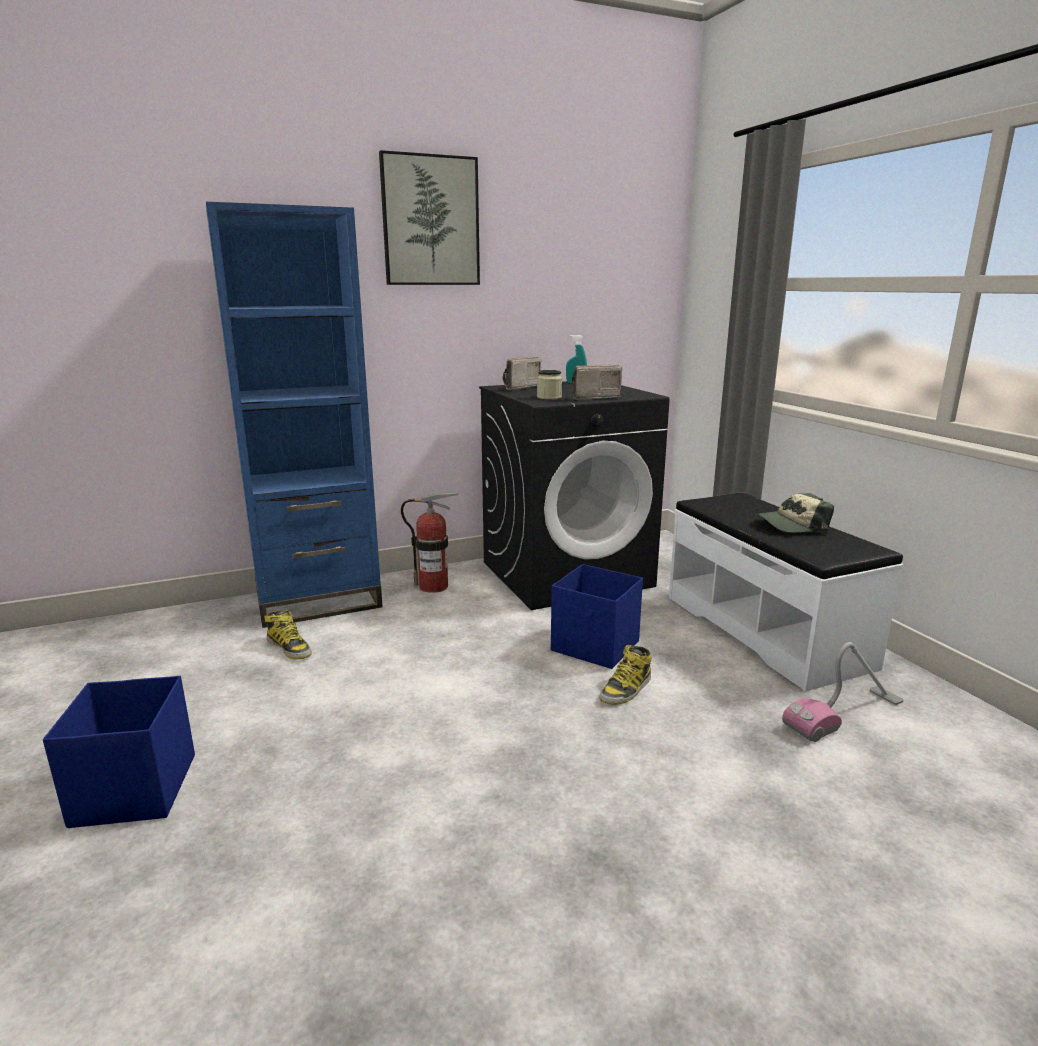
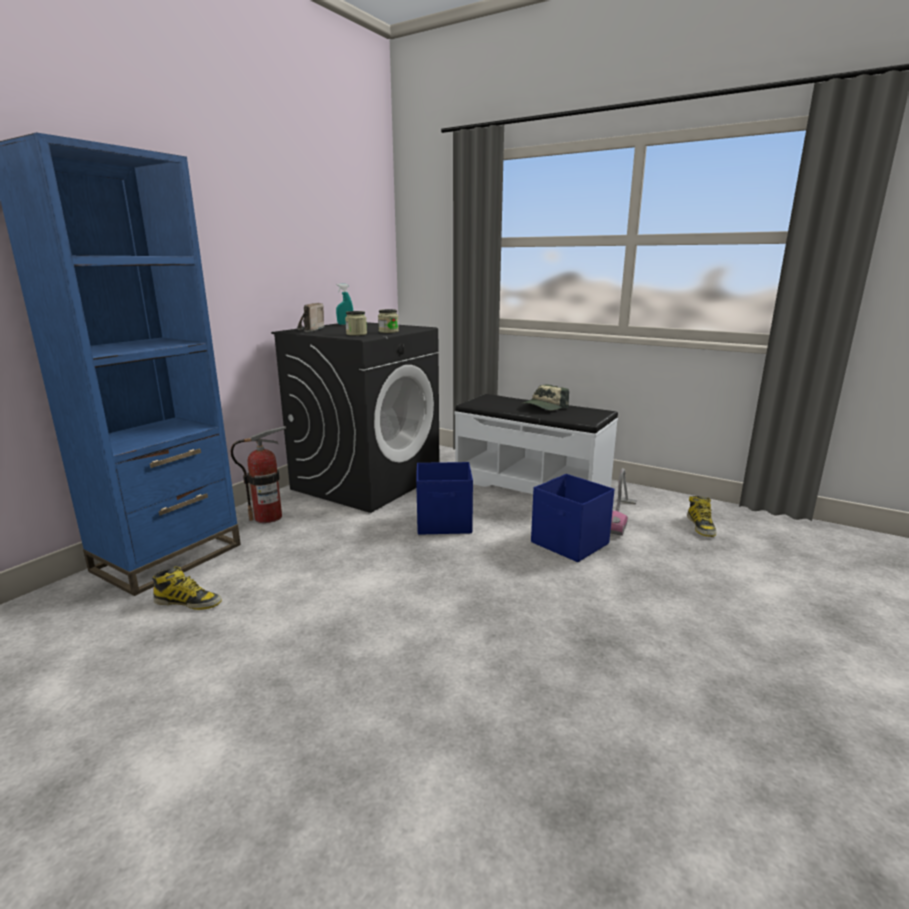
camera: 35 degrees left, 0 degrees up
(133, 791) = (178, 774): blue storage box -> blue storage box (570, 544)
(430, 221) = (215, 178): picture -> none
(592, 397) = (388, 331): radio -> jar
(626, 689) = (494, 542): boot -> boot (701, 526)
□ □ □ □ □ □ □
EXERCISE INSTRUCTIONS:
Please return, exactly as written, the line containing "(430, 221) = (215, 178): picture -> none" and every line after it through the end of the records above, and nothing else.

RESULT OF THIS TASK:
(430, 221) = (215, 178): picture -> none
(592, 397) = (388, 331): radio -> jar
(626, 689) = (494, 542): boot -> boot (701, 526)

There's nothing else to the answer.